• What is needed: The required output is the line containing "ring pip: (778, 847)" through the final line of the material below, printed exactly, with no other lines.

• Given data:
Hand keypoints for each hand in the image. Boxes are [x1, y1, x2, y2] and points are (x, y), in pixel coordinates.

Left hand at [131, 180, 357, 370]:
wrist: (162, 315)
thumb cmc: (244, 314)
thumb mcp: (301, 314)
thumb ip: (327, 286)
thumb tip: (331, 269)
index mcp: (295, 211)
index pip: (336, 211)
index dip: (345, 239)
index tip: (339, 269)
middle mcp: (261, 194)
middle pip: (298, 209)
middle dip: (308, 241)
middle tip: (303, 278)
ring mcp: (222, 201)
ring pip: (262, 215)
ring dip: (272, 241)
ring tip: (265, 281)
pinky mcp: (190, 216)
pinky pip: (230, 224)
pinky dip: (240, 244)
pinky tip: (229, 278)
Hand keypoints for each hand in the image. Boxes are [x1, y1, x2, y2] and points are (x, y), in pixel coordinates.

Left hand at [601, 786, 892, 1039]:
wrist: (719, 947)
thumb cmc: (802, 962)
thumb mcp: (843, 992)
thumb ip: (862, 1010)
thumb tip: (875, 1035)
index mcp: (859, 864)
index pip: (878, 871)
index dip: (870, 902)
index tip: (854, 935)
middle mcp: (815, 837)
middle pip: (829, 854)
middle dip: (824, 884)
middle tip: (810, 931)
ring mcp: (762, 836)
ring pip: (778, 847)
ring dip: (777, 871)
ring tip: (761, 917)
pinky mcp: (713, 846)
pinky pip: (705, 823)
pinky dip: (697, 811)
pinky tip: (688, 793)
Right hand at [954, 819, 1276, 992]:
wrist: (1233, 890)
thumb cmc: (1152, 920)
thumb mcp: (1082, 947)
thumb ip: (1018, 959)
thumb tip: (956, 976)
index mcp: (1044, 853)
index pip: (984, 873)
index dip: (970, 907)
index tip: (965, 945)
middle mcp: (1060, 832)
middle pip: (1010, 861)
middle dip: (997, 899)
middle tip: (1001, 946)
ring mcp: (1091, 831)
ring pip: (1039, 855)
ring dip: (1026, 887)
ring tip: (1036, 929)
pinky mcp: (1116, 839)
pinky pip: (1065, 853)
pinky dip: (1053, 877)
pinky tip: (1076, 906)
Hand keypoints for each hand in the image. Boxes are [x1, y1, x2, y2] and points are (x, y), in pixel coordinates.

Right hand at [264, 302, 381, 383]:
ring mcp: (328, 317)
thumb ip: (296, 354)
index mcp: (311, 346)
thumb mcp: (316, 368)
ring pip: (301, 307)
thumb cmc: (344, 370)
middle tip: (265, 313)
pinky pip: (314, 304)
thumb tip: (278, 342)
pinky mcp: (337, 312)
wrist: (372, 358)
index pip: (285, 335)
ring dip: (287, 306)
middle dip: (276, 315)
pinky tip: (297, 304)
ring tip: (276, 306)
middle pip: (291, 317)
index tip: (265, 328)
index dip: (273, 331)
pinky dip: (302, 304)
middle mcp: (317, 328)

• Answer section:
ring pip: (778, 847)
ring dip: (777, 871)
ring tip: (761, 917)
pinky mcp: (713, 846)
pinky pip: (705, 823)
pinky dip: (697, 811)
pinky tip: (688, 793)
Right hand at [954, 819, 1276, 992]:
wrist: (1233, 890)
thumb cmc: (1152, 920)
thumb mcp: (1082, 947)
thumb ip: (1018, 959)
thumb tip: (956, 976)
index mcp: (1044, 853)
index pip: (984, 873)
index dip: (970, 907)
index tip: (965, 945)
middle mcp: (1060, 832)
middle pip: (1010, 861)
middle dip: (997, 899)
middle tip: (1001, 946)
ring mcp: (1091, 831)
ring pip: (1039, 855)
ring dip: (1026, 887)
ring tip: (1036, 929)
pinky mcp: (1116, 839)
pinky pip: (1065, 853)
pinky dip: (1053, 877)
pinky tip: (1076, 906)
Hand keypoints for each hand in the image. Boxes are [x1, y1, x2, y2] and points are (x, y), in pixel coordinates.

Right hand at [264, 302, 381, 383]:
ring mcp: (328, 317)
thumb ip: (296, 354)
index mcp: (311, 346)
thumb mcp: (316, 368)
ring pip: (301, 307)
thumb cmc: (344, 370)
middle tip: (265, 313)
pinky pip: (314, 304)
thumb tip: (278, 342)
pinky mcp: (337, 312)
wrist: (372, 358)
index pip: (285, 335)
ring dip: (287, 306)
middle dip: (276, 315)
pinky tip: (297, 304)
ring tip: (276, 306)
middle pip: (291, 317)
index tip: (265, 328)
index dip: (273, 331)
pinky dip: (302, 304)
middle mcp: (317, 328)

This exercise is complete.